━━━ Testo ━━━
De Vrij, quale futuro? Dalla mancata chiamata al Mondiale all’Inter

Jessica Reatini
De Vrij, Getty Images

Il difensore non parteciperà al Mondiale e ora attenderà di capire se il suo futuro sarà ancora in nerazzurro

De Vrij, Getty Images

Per Stefan de Vrij questa estate avrebbe dovuto rappresentare l’ultimo grande appuntamento internazionale della carriera. Invece, il centrale olandese si ritrova fuori dalla lista dei convocati dell’Olanda per il Mondiale 2026. Una notizia pesante, soprattutto per un giocatore che negli ultimi mesi aveva lavorato per ritagliarsi nuovamente uno spazio importante in nazionale.  La mancata convocazione segna inevitabilmente un punto di svolta. De Vrij sperava di chiudere il cerchio dopo le esperienze ai Mondiali del 2014 e del 2022, ma di fatto non sarà così e, questa situazione, potrebbe incidere anche sul suo futuro all’Inter.

De Vrij, rinnovo o addio all’Inter?

Negli ultimi mesi il difensore ha vissuto una stagione particolare. Da una parte l’esperienza, la leadership e l’affidabilità che continuano a renderlo una risorsa preziosa nello spogliatoio nerazzurro; dall’altra la sensazione che il progetto tecnico stia lentamente guardando altrove, verso una linea difensiva più giovane. Non è un caso che attorno a lui si siano alternate indiscrezioni su un possibile addio. La dirigenza nerazzurra considera De Vrij una figura importante all’interno del gruppo: conosce perfettamente i meccanismi della squadra, garantisce affidabilità quando chiamato in causa e rappresenta una certezza nelle rotazioni difensive. Non a caso, già nel 2025 il club aveva deciso di esercitare l’opzione di rinnovo annuale, respingendo anche alcune sirene provenienti dall’Arabia Saudita.
━━━ Voci estratte ━━━
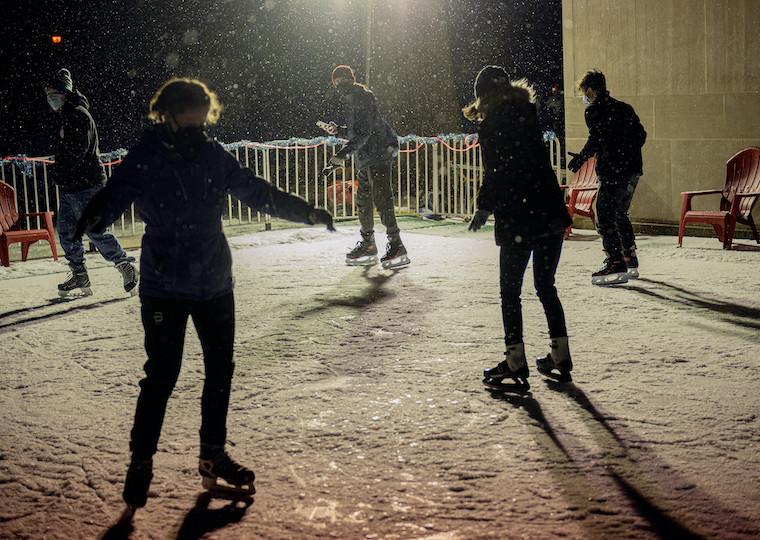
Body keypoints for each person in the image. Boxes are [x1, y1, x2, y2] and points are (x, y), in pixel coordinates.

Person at [75, 78, 335, 514]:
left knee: (220, 371)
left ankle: (212, 453)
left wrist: (305, 211)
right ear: (167, 115)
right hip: (164, 286)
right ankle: (141, 461)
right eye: (187, 122)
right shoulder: (147, 158)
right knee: (161, 374)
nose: (195, 130)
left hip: (214, 282)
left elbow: (258, 193)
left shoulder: (214, 156)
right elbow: (115, 196)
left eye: (201, 122)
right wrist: (94, 213)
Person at [464, 66, 574, 387]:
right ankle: (560, 354)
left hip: (519, 216)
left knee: (510, 291)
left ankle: (515, 361)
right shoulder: (528, 115)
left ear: (483, 94)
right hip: (549, 212)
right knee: (545, 286)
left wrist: (484, 207)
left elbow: (497, 171)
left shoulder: (493, 125)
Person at [44, 68, 138, 297]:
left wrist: (60, 172)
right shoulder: (68, 115)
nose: (49, 98)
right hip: (72, 185)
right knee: (66, 231)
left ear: (63, 92)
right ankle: (79, 274)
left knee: (95, 230)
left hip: (86, 184)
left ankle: (126, 266)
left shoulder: (78, 115)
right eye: (47, 94)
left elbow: (77, 151)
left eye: (52, 93)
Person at [318, 64, 409, 269]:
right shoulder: (351, 99)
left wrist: (340, 157)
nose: (339, 85)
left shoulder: (363, 97)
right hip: (366, 156)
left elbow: (365, 132)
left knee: (382, 199)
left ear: (351, 79)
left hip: (379, 152)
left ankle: (396, 244)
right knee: (363, 201)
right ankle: (368, 244)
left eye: (342, 81)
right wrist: (338, 131)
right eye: (336, 83)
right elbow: (357, 132)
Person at [568, 69, 647, 285]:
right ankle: (629, 258)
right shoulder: (624, 108)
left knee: (603, 214)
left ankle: (615, 261)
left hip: (613, 172)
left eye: (585, 92)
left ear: (591, 91)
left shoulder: (594, 111)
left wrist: (581, 159)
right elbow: (641, 135)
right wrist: (625, 151)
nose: (585, 97)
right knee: (620, 212)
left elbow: (596, 139)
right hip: (632, 170)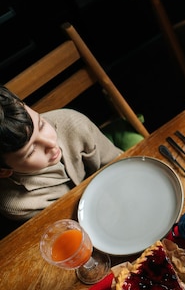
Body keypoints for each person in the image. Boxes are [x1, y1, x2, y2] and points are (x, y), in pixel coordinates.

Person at [0, 86, 122, 221]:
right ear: (3, 171)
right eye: (31, 151)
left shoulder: (73, 123)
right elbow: (65, 226)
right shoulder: (16, 205)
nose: (51, 143)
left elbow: (119, 163)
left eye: (41, 125)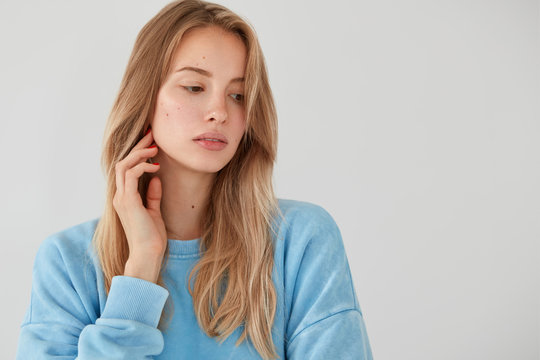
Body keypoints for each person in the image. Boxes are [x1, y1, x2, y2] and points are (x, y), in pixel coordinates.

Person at [15, 0, 373, 359]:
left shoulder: (300, 241)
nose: (219, 112)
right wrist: (141, 269)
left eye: (238, 95)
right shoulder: (67, 263)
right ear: (145, 98)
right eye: (194, 87)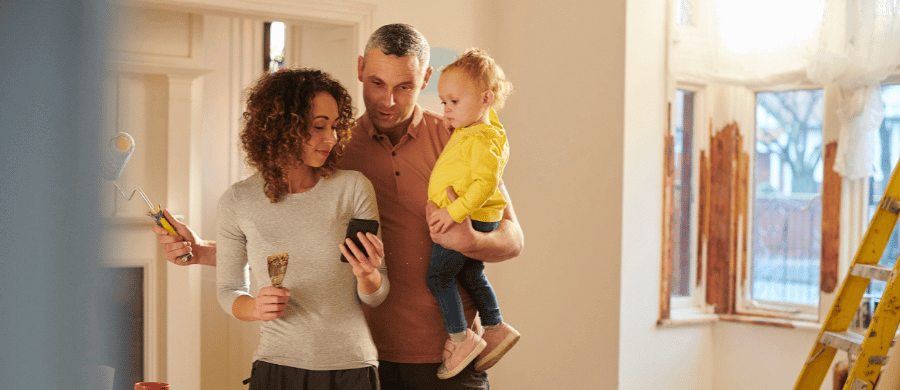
━━━
→ Il tuo compito: Scrivi il seguito dell'articolo sul futuro di De Vrij all'Inter, partendo subito dopo la sua ultima frase.

→ Risposta scritta:
De Vrij, in nerazzurro come ‘alternativa di lusso’

Il vero nodo riguarda le prospettive. A 34 anni, De Vrij sa che difficilmente potrà tornare a essere il perno assoluto della difesa nerazzurra, ma allo stesso tempo potrebbe ritagliarsi un ruolo simile a quello avuto recentemente da Acerbi: uomo d’esperienza e alternativa di lusso in una squadra che continuerà a giocare su più competizioni. Molto dipenderà anche dalle strategie di mercato dell’Inter. Se il club dovesse affondare per un nuovo centrale giovane, il minutaggio dell’olandese potrebbe ridursi ulteriormente. In quel caso, non sarebbe da escludere una separazione consensuale, magari con un’ultima esperienza all’estero. Ma oggi la sensazione è che entrambe le parti siano orientate a proseguire insieme ancora per una stagione.